### WRITTEN TASKS
**A)** Decide whether each statement below agrees with the passage on Fingal. Answer yes or no for each, and quote the words of the passage that settle it.
(i) The poet begins with a lengthy account of how the war with Swaran started.
(ii) The poet calls on no muse.
(iii) When the chiefs are overpowered in the last battle, Fingal's first act is to go to their aid himself.
**B)** According to the passage on Fingal, who urged Fingal to withdraw from the last battle and leave the honor of the day to the other chiefs?
**C)** Echo the passage on Fingal word for word, beginning at the words "Throughout the whole" and stopping after "rule of Horace.".

### TEXT
• • • • • • •
Throughout the whole of Fingal, there reigns that grandeur of sentiment, style and imagery, which ought ever to distinguish this high species of poetry. The story is conducted with no small art. The Poet goes not back to a tedious recital of the beginning of the war with Swaran; but hastening to the main action, he falls in exactly, by a most happy coincidence of thought, with the rule of Horace.
Semper ad eventum festinat, & in medias res,
Non secus ac notas, auditorem rapit—
Nec gemino bellum Trojanum orditur ab ovo.
De Arte Poet.
He invokes no muse, for he acknowledged none; but his occasional addresses to Malvina, have a finer effect than the invocation of any muse. He sets out with no formal proposition of his subject; but the subject naturally and easily unfolds itself; the poem opening in an animated manner, with the situation of Cuchullin, and the arrival of a scout who informs him of Swaran's landing. Mention is presently made of Fingal, and of the expected assistance from the ships of the lonely isle, in order to give further light to the subject. For the poet often shows his address in gradually preparing us for the events he is to introduce; and in particular the preparation for the appearance of Fingal, the previous expectations that are raised, and the extreme magnificence fully answering these expectations, with which the hero is at length presented to us, are all worked up with such skillful conduct as would do honour to any poet of the most refined times. Homer's art in magnifying the character of Achilles has been universally admired. Ossian certainly shows no less art in aggrandizing Fingal. Nothing could be more happily imagined for this purpose than the whole management of the last battle, wherein Gaul the son of Morni, had besought Fingal to retire, and to leave to him and his other chiefs the honour of the day. The generosity of the King in agreeing to this proposal; the majesty with which he retreats to the hill, from whence he was to behold the engagement, attended by his Bards, and waving the lightning of his sword; his perceiving the chiefs overpowered by numbers, but from unwillingness to deprive them of the glory of victory by coming in person to their assistance, first sending Ullin, the Bard, to animate their courage; and at last, when the danger becomes more pressing, his rising in his might, and interposing, like a divinity, to decide the doubtful fate of the day; are all circumstances contrived with so much art as plainly discover the Celtic Bards to have been not unpractised in Heroic poetry.
• • • • • • •
### EXTRACTED DATA
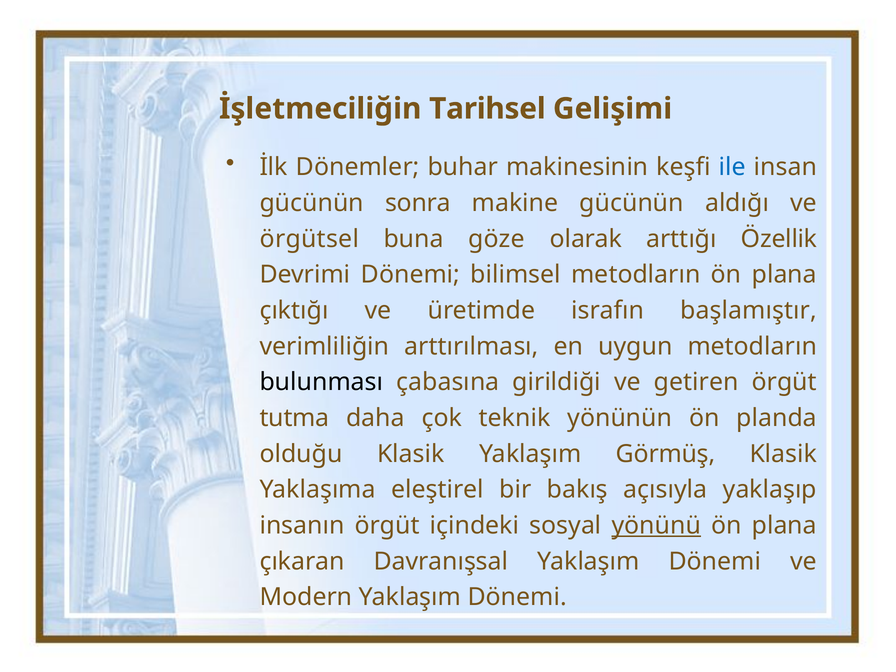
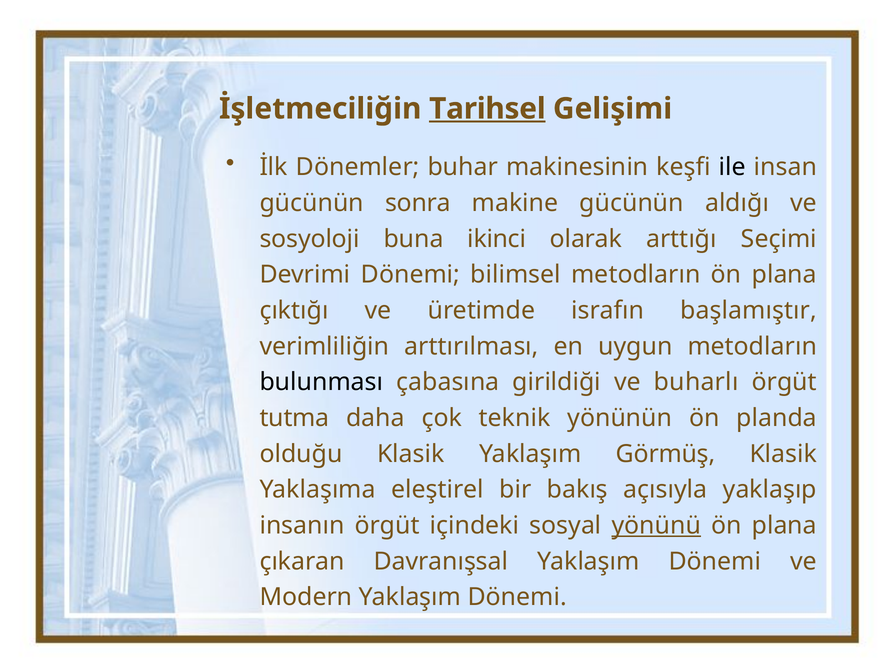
Tarihsel underline: none -> present
ile colour: blue -> black
örgütsel: örgütsel -> sosyoloji
göze: göze -> ikinci
Özellik: Özellik -> Seçimi
getiren: getiren -> buharlı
• • • • • • •
### COMPLETED EXERCISE
**A)**
(i) No: "The Poet goes not back to a tedious recital of the beginning of the war with Swaran"
(ii) Yes: "He invokes no muse, for he acknowledged none"
(iii) No: "first sending Ullin, the Bard, to animate their courage"

**B)** Gaul the son of Morni.

**C)**
Throughout the whole of Fingal, there reigns that grandeur of sentiment, style and imagery, which ought ever to distinguish this high species of poetry. The story is conducted with no small art. The Poet goes not back to a tedious recital of the beginning of the war with Swaran; but hastening to the main action, he falls in exactly, by a most happy coincidence of thought, with the rule of Horace.